Others see it as a bid for stability at a time when Algeria faces serious economic and security challenges.

“Many officers and generals were sympathetic to the protest movement, and agreed there was need for change and that Bouteflika and his clan needed to cede power,” said analyst Ayari.

“They intervened early to avoid deepening the democratic demands,” he added, “which if they intensify, could even lead to an attack on the army.”

Many protesters, however, have been underwhelmed by Salah’s U-turn, suggesting the army should follow Bouteflika to the exit.

“The population doesn’t accept it,” youth opposition leader Addad Hakim told French radio, reacting to the general’s speech. “On social networks and in the street, people are going to keep demonstrating, not just for the departure of a man or a clan, but for a whole system.”

But the military is also seen a potentially crucial arbiter in the months to come.

“Having the army a guarantor of a positive exit to the current crisis is possible and even desirable,” wrote Algeria’s leading independent El Watan daily. “It’s practically the only institution standing, largely united and patriotic.” 

“The army has an important role to play to guarantee the state’s stability and the political transition,” agreed Brahim Oumansour, North Africa analyst at the French Institute for International and Strategic Affairs, although whether it will remain an impartial arbiter is unclear.

Marked by independence

Tunisia achieved its independence largely peacefully and its leaders deliberately kept the country’s military weak, analysts say.

During its 2011 uprising, the army earned support from the street by refusing to back President Ben Ali. But Ayari, of the Crisis Group, believes it largely stayed within its traditional role.

“It reacted to the 2011 uprising as it had before — by maintaining peace,” he said, an expertise acquired during stints by Tunisian forces as U.N. peacekeepers elsewhere. “The army was seen in this romantic way as refusing to fire on the public. But it was actually much more pragmatic — more of a corporate reaction of applying procedure.”

Algeria’s army, by contrast, succeeded from the country’s independence fighters who waged a brutal and protracted war with France. Along with the state and the ruling National Liberation Front party, it has since been a dominating force. 

When Islamists seemed poised to win Algeria’s local elections in 1992, the army canceled the vote, triggering a bloody civil war that killed roughly 150,000 people. Elected in 1999, Bouteflika was credited with ushering in peace and reconciliation. Strikingly, he was also Algeria’s first long-term civilian president since independence.

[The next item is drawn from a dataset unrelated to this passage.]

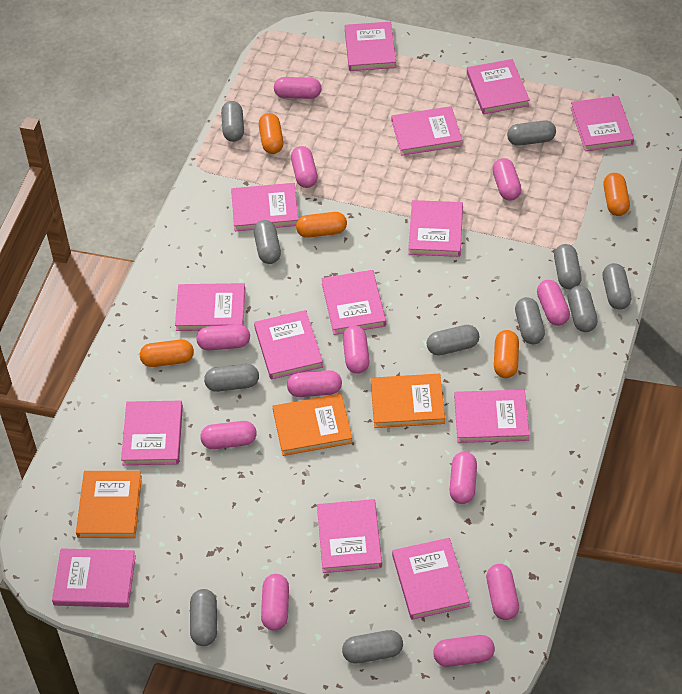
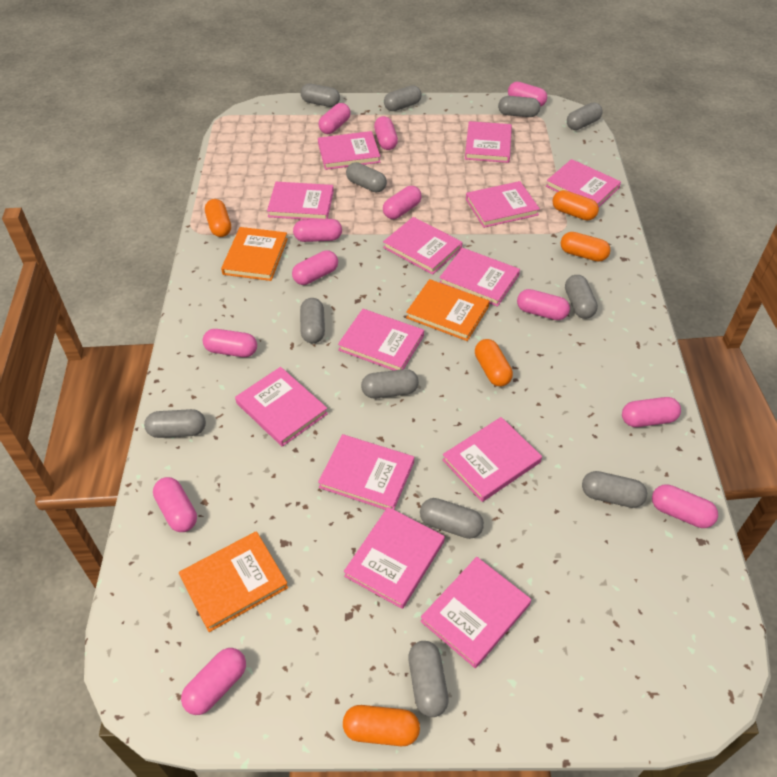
grey capsule: 11 -> 12
pink book: 14 -> 13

While Algeria’s army crushed the Islamists, its role in the conflict remained opaque, including in the thousands of disappearances that remain unsolved.

How the armed forces will react to this current period of turmoil remains unknown.

“Will it be a politically transition completely controlled by the army — as some fear?” asked analyst Oumansour. For the moment however, he said, “there is a real will not to directly intervene in the political process.”